CORNISH: So with today's decision that the law goes forward, how long do states get to actually make this decision?

ROVNER: They have until mid-November, just a couple of days after the election, in fact. If they go ahead, they have to be ready, up and operating by the fall of 2013. A lot of people are worried that even of the states that want to do it and are underway won't be ready on time. It's a very complicated undertaking.

CORNISH: And now, Medicaid, we talked about this yesterday and it turns out this is the one place the court did scale back the law.
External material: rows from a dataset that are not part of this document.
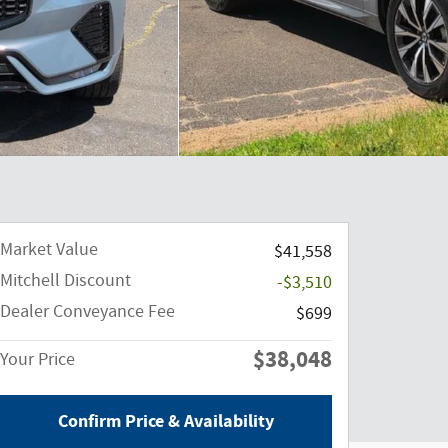
Market Value
$41,558
Mitchell Discount
-$3,510
Dealer Conveyance Fee
$699
$38,048
Your Price
Confirm Price & Availability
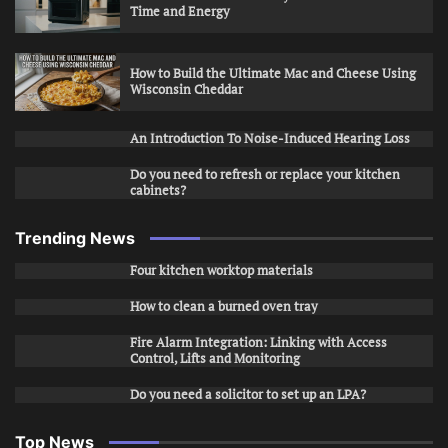
Time and Energy
How to Build the Ultimate Mac and Cheese Using
Wisconsin Cheddar
An Introduction To Noise-Induced Hearing Loss
Do you need to refresh or replace your kitchen
cabinets?
Trending News
Four kitchen worktop materials
How to clean a burned oven tray
Fire Alarm Integration: Linking with Access
Control, Lifts and Monitoring
Do you need a solicitor to set up an LPA?
Top News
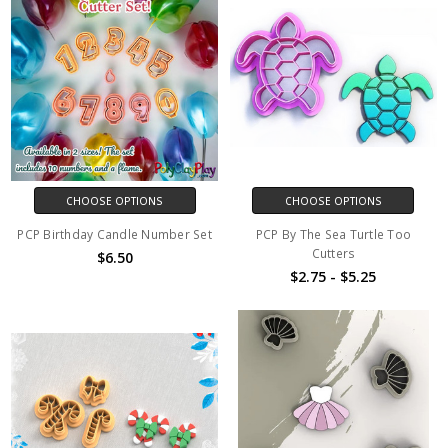
CHOOSE OPTIONS
CHOOSE OPTIONS
PCP Birthday Candle Number Set
PCP By The Sea Turtle Too
Cutters
$6.50
$2.75 - $5.25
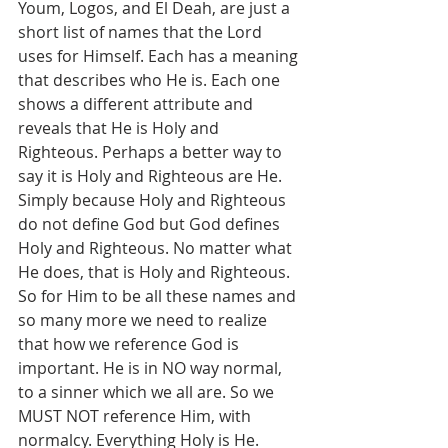
Youm, Logos, and El Deah, are just a 
short list of names that the Lord 
uses for Himself. Each has a meaning 
that describes who He is. Each one 
shows a different attribute and 
reveals that He is Holy and 
Righteous. Perhaps a better way to 
say it is Holy and Righteous are He. 
Simply because Holy and Righteous 
do not define God but God defines 
Holy and Righteous. No matter what 
He does, that is Holy and Righteous.  
So for Him to be all these names and 
so many more we need to realize 
that how we reference God is 
important. He is in NO way normal, 
to a sinner which we all are. So we 
MUST NOT reference Him, with 
normalcy. Everything Holy is He. 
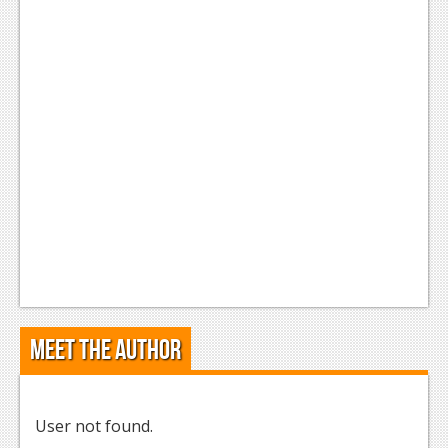
Meet the Author
User not found.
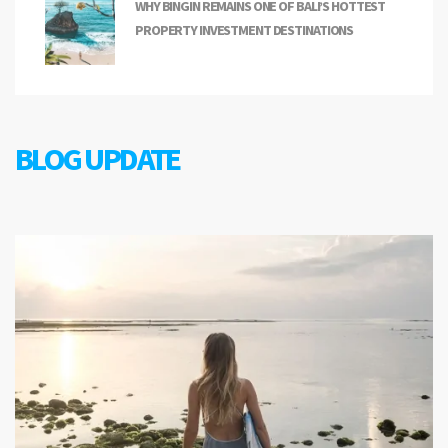
WHY BINGIN REMAINS ONE OF BALI’S HOTTEST
PROPERTY INVESTMENT DESTINATIONS
BLOG UPDATE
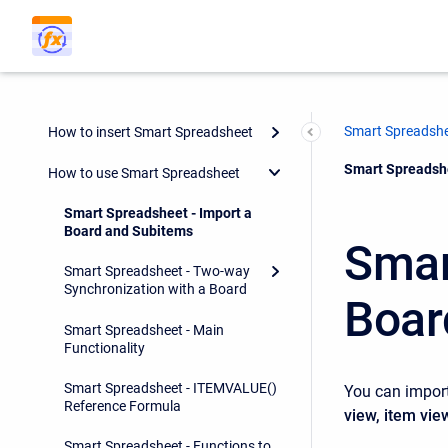
Smart Spreadsh
How to insert Smart Spreadsheet
Current:
Smart Spreadshe
How to use Smart Spreadsheet
Smart Spreadsheet - Import a
Board and Subitems
Smar
Smart Spreadsheet - Two-way
Synchronization with a Board
Boar
Smart Spreadsheet - Main
Functionality
Smart Spreadsheet - ITEMVALUE()
You can impor
Reference Formula
view, item vie
Smart Spreadsheet - Functions to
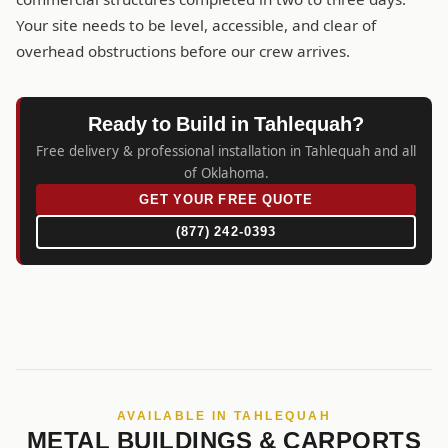
Your site needs to be level, accessible, and clear of
overhead obstructions before our crew arrives.
Ready to Build in Tahlequah?
Free delivery & professional installation in Tahlequah and all
of Oklahoma.
GET YOUR FREE QUOTE
(877) 242-0393
AVAILABLE IN TAHLEQUAH
METAL BUILDINGS & CARPORTS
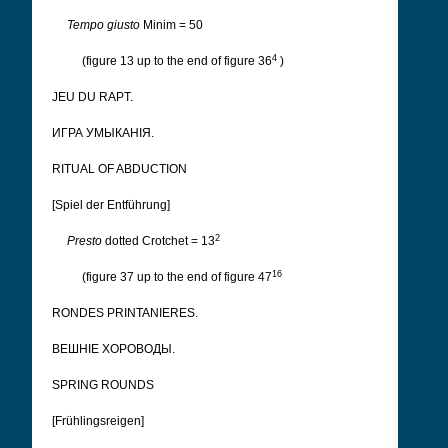
Tempo giusto
Minim = 50
4
(figure 13 up to the end of figure 36
)
JEU DU RAPT.
ИГРА УМЫКАНІЯ.
RITUAL OF ABDUCTION
[Spiel der Entführung]
2
Presto
dotted Crotchet = 13
16
(figure 37 up to the end of figure 47
RONDES PRINTANIERES.
ВЕШНІЕ ХОРОВОДЫ.
SPRING ROUNDS
[Frühlingsreigen]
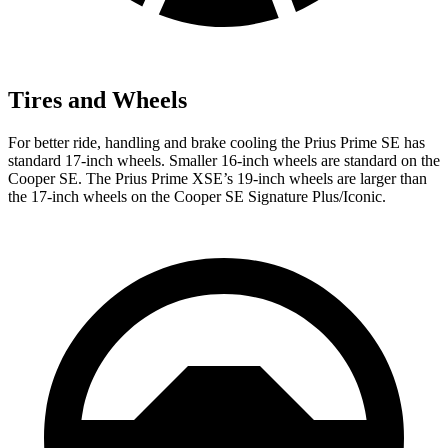
Tires and Wheels
For better ride, handling and brake cooling the Prius Prime SE has
standard 17-inch wheels. Smaller 16-inch wheels are standard on the
Cooper SE. The Prius Prime XSE’s 19-inch wheels are larger than
the 17-inch wheels on the Cooper SE Signature Plus/Iconic.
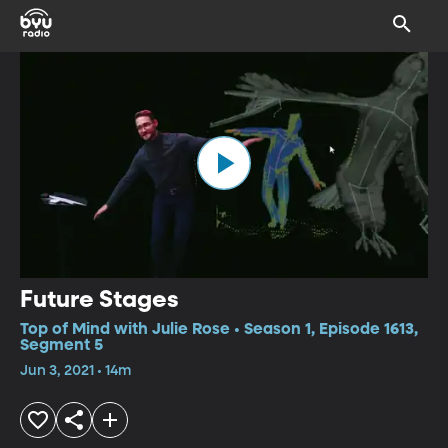
Future Stages
Top of Mind with Julie Rose • Season 1, Episode 1613,
Segment 5
Jun 3, 2021 • 14m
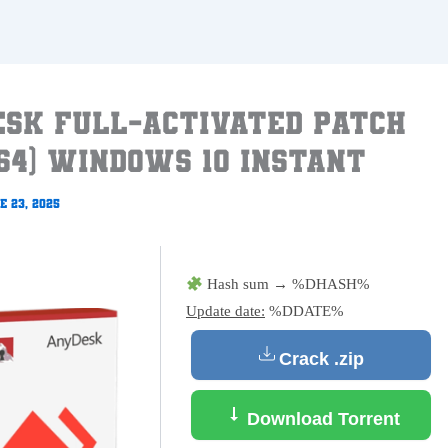
sk Full-Activated Patch
64) Windows 10 Instant
e 23, 2025
Hash sum → %DHASH%
Update date:
%DDATE%
Crack .zip
Download Torrent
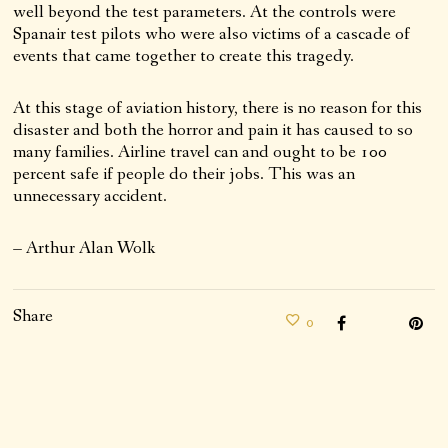
well beyond the test parameters. At the controls were
Spanair test pilots who were also victims of a cascade of
events that came together to create this tragedy.
At this stage of aviation history, there is no reason for this
disaster and both the horror and pain it has caused to so
many families. Airline travel can and ought to be 100
percent safe if people do their jobs. This was an
unnecessary accident.
– Arthur Alan Wolk
Share
0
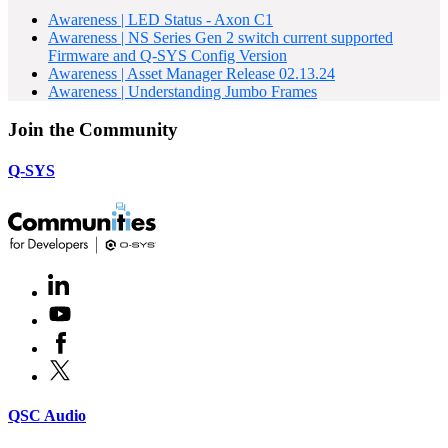
Awareness | LED Status - Axon C1
Awareness | NS Series Gen 2 switch current supported
Firmware and Q-SYS Config Version
Awareness | Asset Manager Release 02.13.24
Awareness | Understanding Jumbo Frames
Join the Community
Q-SYS
LinkedIn
(Opens
in
Youtube
(Opens
new
in
window)
Facebook
(Opens
new
in
window)
X
(Opens
new
in
window)
new
(Opens
QSC Audio
window)
in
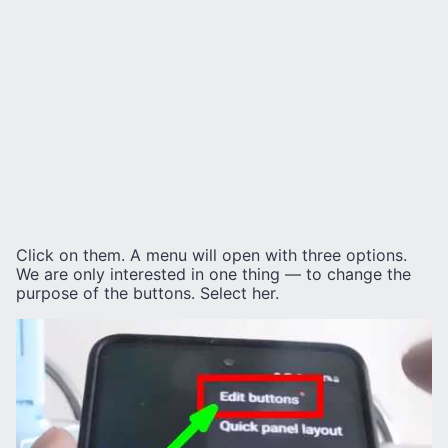
Click on them. A menu will open with three options.
We are only interested in one thing — to change the
purpose of the buttons. Select her.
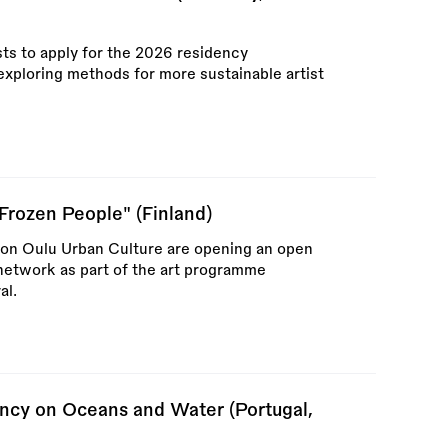
sts to apply for the 2026 residency
xploring methods for more sustainable artist
"Frozen People" (Finland)
ion Oulu Urban Culture are opening an open
t network as part of the art programme
al.
cy on Oceans and Water (Portugal,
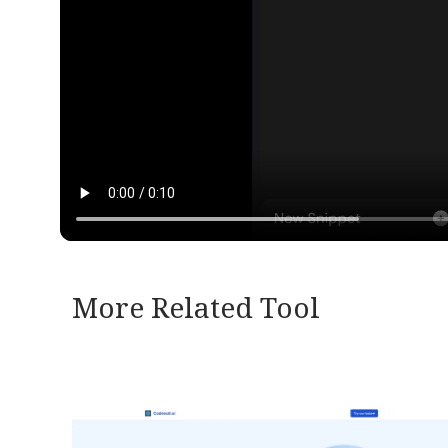
More Related Tool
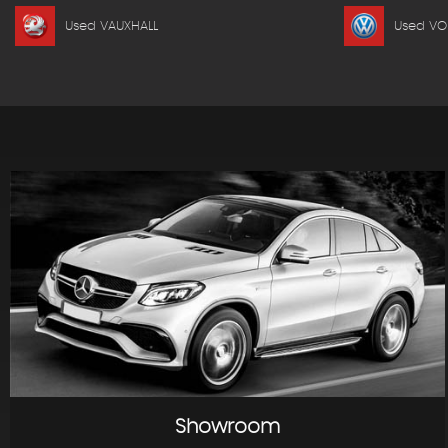
Used VAUXHALL
Used V
Showroom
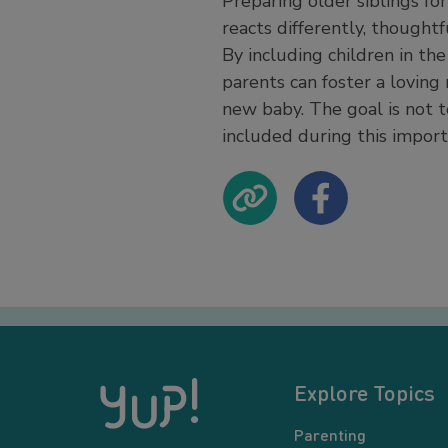
Preparing older siblings fo
reacts differently, thought
By including children in the
parents can foster a loving 
new baby. The goal is not t
included during this import
Explore Topics
Parenting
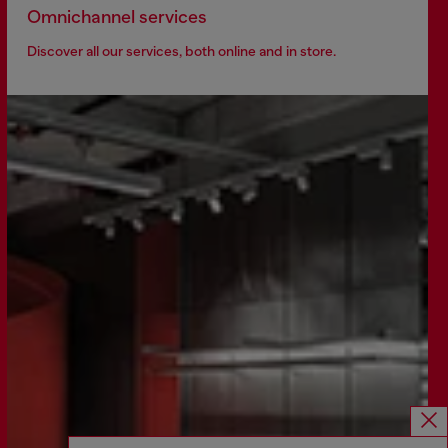
Omnichannel services
Discover all our services, both online and in store.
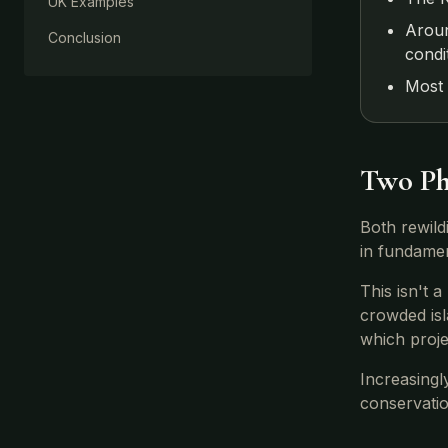
UK Examples
Aroun
Conclusion
condi
Most 
Two Ph
Both rewild
in fundamen
This isn't 
crowded isl
which proj
Increasingl
conservati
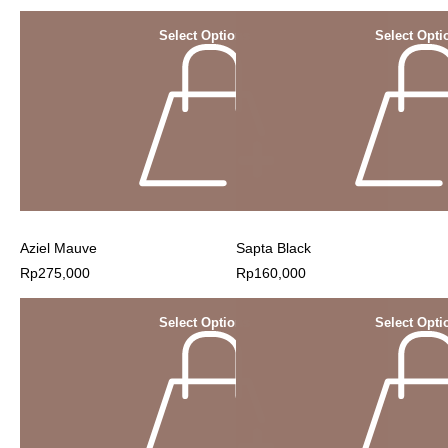
Select Options
Select Opti
Aziel Mauve
Sapta Black
Rp
275,000
Rp
160,000
Select Options
Select Opti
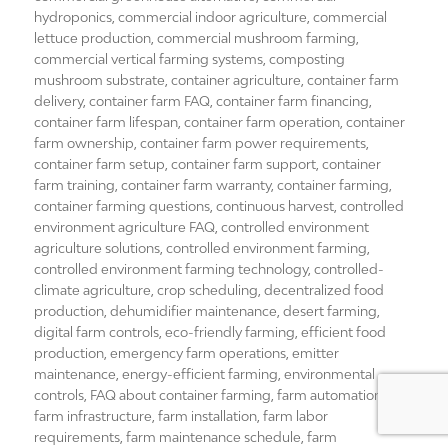
hydroponics
,
commercial indoor agriculture
,
commercial
lettuce production
,
commercial mushroom farming
,
commercial vertical farming systems
,
composting
mushroom substrate
,
container agriculture
,
container farm
delivery
,
container farm FAQ
,
container farm financing
,
container farm lifespan
,
container farm operation
,
container
farm ownership
,
container farm power requirements
,
container farm setup
,
container farm support
,
container
farm training
,
container farm warranty
,
container farming
,
container farming questions
,
continuous harvest
,
controlled
environment agriculture FAQ
,
controlled environment
agriculture solutions
,
controlled environment farming
,
controlled environment farming technology
,
controlled-
climate agriculture
,
crop scheduling
,
decentralized food
production
,
dehumidifier maintenance
,
desert farming
,
digital farm controls
,
eco-friendly farming
,
efficient food
production
,
emergency farm operations
,
emitter
maintenance
,
energy-efficient farming
,
environmental
controls
,
FAQ about container farming
,
farm automation
,
farm infrastructure
,
farm installation
,
farm labor
requirements
,
farm maintenance schedule
,
farm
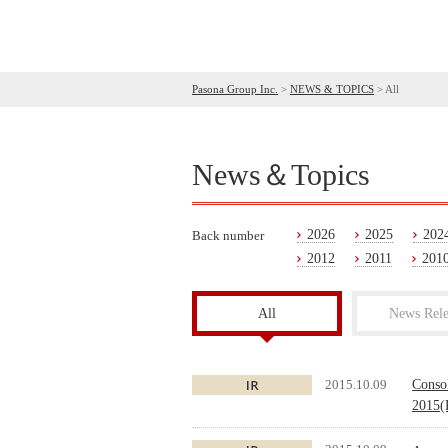
Pasona Group Inc.
>
NEWS & TOPICS
>
All
News＆Topics
2026
2025
202
Back number
2012
2011
201
All
News Rele
2015.10.09
Conso
2015(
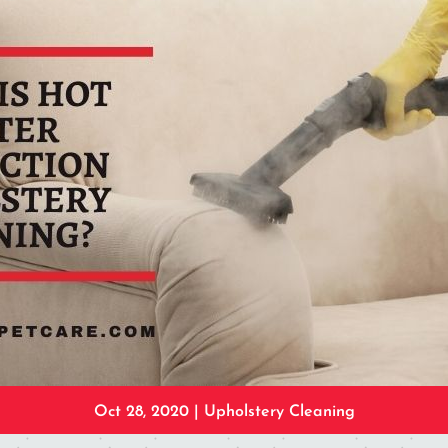
Oct 28, 2020
|
Upholstery Cleaning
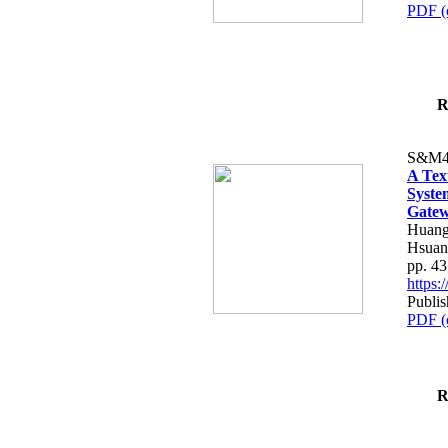
PDF (
R
S&M4
A Tex
Syste
Gatew
Huang
Hsuan
pp. 4
https
Publis
PDF (
R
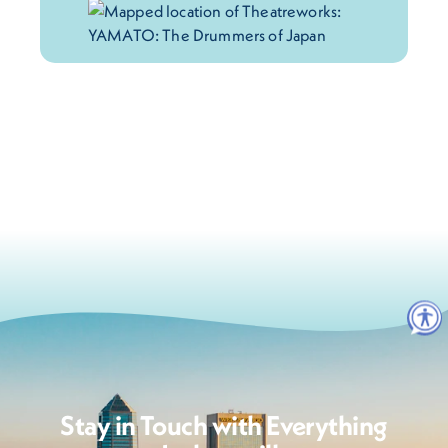
Stay in Touch with Everything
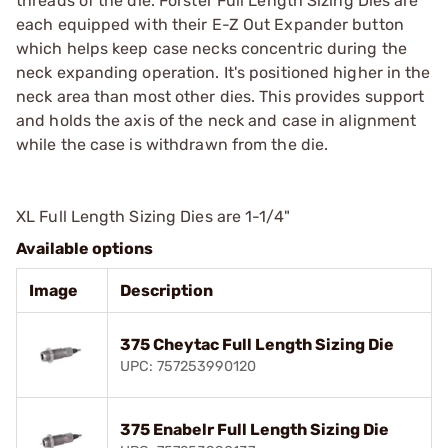
threads of the die. Forster Full Length Sizing Dies are
each equipped with their E-Z Out Expander button
which helps keep case necks concentric during the
neck expanding operation. It's positioned higher in the
neck area than most other dies. This provides support
and holds the axis of the neck and case in alignment
while the case is withdrawn from the die.
XL Full Length Sizing Dies are 1-1/4"
Available options
Image
Description
375 Cheytac Full Length Sizing Die
UPC: 757253990120
375 Enabelr Full Length Sizing Die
ROVNER: Yes, much to the surprise of many observers. The court said the federal government cannot threaten to take away all of a state's Medicaid fund if it fails to expand the program to everyone's income under 133 percent of poverty, that's about $15,000 for an individual. But it didn't strike down the expansion. The court just said it would be voluntary, that basically states could do the expansion or not.

If they don't do it, they won't stand to lose all the rest of their Medicaid funding.

CORNISH: Now, analysts said that this could have - that the ruling could have an impact on the relationship between states and the federal government if the court ruled that the federal government was coercing states with the requirements for Medicaid. Are they still worried about that?

ROVNER: Well, I've talked to a few people today who said not so much, that what the court did was kind of create a unique circumstance that treated this expansion as if it was sort of a whole new Medicaid program. And just as the regular Medicaid program is voluntary for the states, so will this one be.

CORNISH: So will some states now get to decline to expand their Medicaid program? Can they do that?

ROVNER: They could, but there's several reasons why they probably won't. One is that the vast majority of the funding, all of it for the first few years, comes from the federal government, so it's free money. Another is that there's a quirk in the law that people who are above the current Medicaid eligibility threshold, but below that 100 percent of poverty aren't eligible to get subsidies in the new exchanges.

So if the states don't do the Medicaid expansion, they'll have a lot of low-income, uninsured people with no way to get coverage. I think that would make a lot of people upset.

CORNISH: Lots of surprises here. Julie, thanks so much for talking with us.